WHAT TO PRODUCE: Repeat every line of the items below with no changes.

(Dataset entries)
————————

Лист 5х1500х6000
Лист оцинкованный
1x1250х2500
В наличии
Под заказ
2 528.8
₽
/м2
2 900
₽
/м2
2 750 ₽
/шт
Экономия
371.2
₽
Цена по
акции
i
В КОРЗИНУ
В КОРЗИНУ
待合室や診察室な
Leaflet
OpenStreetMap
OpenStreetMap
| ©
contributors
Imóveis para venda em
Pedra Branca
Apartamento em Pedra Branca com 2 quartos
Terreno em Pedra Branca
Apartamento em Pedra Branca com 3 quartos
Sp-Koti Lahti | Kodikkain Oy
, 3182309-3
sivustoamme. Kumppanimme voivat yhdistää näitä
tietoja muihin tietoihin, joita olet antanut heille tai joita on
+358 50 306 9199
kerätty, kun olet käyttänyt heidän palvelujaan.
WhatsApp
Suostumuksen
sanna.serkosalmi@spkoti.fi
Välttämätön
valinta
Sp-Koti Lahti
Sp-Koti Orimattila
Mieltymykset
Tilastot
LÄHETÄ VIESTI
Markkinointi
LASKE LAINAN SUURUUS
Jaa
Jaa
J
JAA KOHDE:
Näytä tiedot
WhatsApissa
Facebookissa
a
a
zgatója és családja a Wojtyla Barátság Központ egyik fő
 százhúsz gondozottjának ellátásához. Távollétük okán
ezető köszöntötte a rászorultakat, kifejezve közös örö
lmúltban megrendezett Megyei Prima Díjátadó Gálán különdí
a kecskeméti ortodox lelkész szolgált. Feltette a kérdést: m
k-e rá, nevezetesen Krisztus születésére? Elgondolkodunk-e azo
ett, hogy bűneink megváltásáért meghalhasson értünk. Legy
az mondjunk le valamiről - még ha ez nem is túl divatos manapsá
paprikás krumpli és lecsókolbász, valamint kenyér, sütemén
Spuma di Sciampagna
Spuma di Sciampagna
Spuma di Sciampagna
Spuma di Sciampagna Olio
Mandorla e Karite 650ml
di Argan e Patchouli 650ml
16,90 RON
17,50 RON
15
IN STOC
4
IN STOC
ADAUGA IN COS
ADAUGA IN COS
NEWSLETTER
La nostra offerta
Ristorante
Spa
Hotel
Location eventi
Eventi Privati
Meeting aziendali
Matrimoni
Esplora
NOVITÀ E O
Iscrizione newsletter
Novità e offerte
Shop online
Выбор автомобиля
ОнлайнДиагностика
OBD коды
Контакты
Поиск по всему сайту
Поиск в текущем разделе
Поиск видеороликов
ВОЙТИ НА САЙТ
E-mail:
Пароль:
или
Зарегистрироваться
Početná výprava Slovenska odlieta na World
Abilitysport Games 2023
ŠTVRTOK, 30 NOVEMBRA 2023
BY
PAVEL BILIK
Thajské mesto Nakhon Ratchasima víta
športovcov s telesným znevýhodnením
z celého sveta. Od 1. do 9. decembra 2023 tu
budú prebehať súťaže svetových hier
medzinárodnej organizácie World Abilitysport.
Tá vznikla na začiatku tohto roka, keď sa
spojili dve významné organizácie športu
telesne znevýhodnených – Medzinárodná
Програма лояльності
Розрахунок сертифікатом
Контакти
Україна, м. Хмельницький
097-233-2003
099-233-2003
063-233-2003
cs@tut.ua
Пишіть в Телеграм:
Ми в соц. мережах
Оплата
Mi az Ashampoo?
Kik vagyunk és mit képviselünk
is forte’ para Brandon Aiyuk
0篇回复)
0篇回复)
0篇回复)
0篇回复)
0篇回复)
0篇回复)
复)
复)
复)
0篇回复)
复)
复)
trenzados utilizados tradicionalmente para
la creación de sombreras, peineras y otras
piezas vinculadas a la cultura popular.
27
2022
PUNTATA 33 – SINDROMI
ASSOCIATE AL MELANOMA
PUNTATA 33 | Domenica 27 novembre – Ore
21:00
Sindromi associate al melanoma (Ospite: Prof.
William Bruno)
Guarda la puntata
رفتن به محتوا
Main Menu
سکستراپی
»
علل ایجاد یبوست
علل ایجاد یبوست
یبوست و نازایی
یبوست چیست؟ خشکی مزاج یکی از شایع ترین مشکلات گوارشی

————————

OUTPUT OF THE TASK:
Лист 5х1500х6000
Лист оцинкованный
1x1250х2500
В наличии
Под заказ
2 528.8
₽
/м2
2 900
₽
/м2
2 750 ₽
/шт
Экономия
371.2
₽
Цена по
акции
i
В КОРЗИНУ
В КОРЗИНУ
待合室や診察室な
Leaflet
OpenStreetMap
OpenStreetMap
| ©
contributors
Imóveis para venda em
Pedra Branca
Apartamento em Pedra Branca com 2 quartos
Terreno em Pedra Branca
Apartamento em Pedra Branca com 3 quartos
Sp-Koti Lahti | Kodikkain Oy
, 3182309-3
sivustoamme. Kumppanimme voivat yhdistää näitä
tietoja muihin tietoihin, joita olet antanut heille tai joita on
+358 50 306 9199
kerätty, kun olet käyttänyt heidän palvelujaan.
WhatsApp
Suostumuksen
sanna.serkosalmi@spkoti.fi
Välttämätön
valinta
Sp-Koti Lahti
Sp-Koti Orimattila
Mieltymykset
Tilastot
LÄHETÄ VIESTI
Markkinointi
LASKE LAINAN SUURUUS
Jaa
Jaa
J
JAA KOHDE:
Näytä tiedot
WhatsApissa
Facebookissa
a
a
zgatója és családja a Wojtyla Barátság Központ egyik fő
 százhúsz gondozottjának ellátásához. Távollétük okán
ezető köszöntötte a rászorultakat, kifejezve közös örö
lmúltban megrendezett Megyei Prima Díjátadó Gálán különdí
a kecskeméti ortodox lelkész szolgált. Feltette a kérdést: m
k-e rá, nevezetesen Krisztus születésére? Elgondolkodunk-e azo
ett, hogy bűneink megváltásáért meghalhasson értünk. Legy
az mondjunk le valamiről - még ha ez nem is túl divatos manapsá
paprikás krumpli és lecsókolbász, valamint kenyér, sütemén
Spuma di Sciampagna
Spuma di Sciampagna
Spuma di Sciampagna
Spuma di Sciampagna Olio
Mandorla e Karite 650ml
di Argan e Patchouli 650ml
16,90 RON
17,50 RON
15
IN STOC
4
IN STOC
ADAUGA IN COS
ADAUGA IN COS
NEWSLETTER
La nostra offerta
Ristorante
Spa
Hotel
Location eventi
Eventi Privati
Meeting aziendali
Matrimoni
Esplora
NOVITÀ E O
Iscrizione newsletter
Novità e offerte
Shop online
Выбор автомобиля
ОнлайнДиагностика
OBD коды
Контакты
Поиск по всему сайту
Поиск в текущем разделе
Поиск видеороликов
ВОЙТИ НА САЙТ
E-mail:
Пароль:
или
Зарегистрироваться
Početná výprava Slovenska odlieta na World
Abilitysport Games 2023
ŠTVRTOK, 30 NOVEMBRA 2023
BY
PAVEL BILIK
Thajské mesto Nakhon Ratchasima víta
športovcov s telesným znevýhodnením
z celého sveta. Od 1. do 9. decembra 2023 tu
budú prebehať súťaže svetových hier
medzinárodnej organizácie World Abilitysport.
Tá vznikla na začiatku tohto roka, keď sa
spojili dve významné organizácie športu
telesne znevýhodnených – Medzinárodná
Програма лояльності
Розрахунок сертифікатом
Контакти
Україна, м. Хмельницький
097-233-2003
099-233-2003
063-233-2003
cs@tut.ua
Пишіть в Телеграм:
Ми в соц. мережах
Оплата
Mi az Ashampoo?
Kik vagyunk és mit képviselünk
is forte’ para Brandon Aiyuk
0篇回复)
0篇回复)
0篇回复)
0篇回复)
0篇回复)
0篇回复)
复)
复)
复)
0篇回复)
复)
复)
trenzados utilizados tradicionalmente para
la creación de sombreras, peineras y otras
piezas vinculadas a la cultura popular.
27
2022
PUNTATA 33 – SINDROMI
ASSOCIATE AL MELANOMA
PUNTATA 33 | Domenica 27 novembre – Ore
21:00
Sindromi associate al melanoma (Ospite: Prof.
William Bruno)
Guarda la puntata
رفتن به محتوا
Main Menu
سکستراپی
»
علل ایجاد یبوست
علل ایجاد یبوست
یبوست و نازایی
یبوست چیست؟ خشکی مزاج یکی از شایع ترین مشکلات گوارشی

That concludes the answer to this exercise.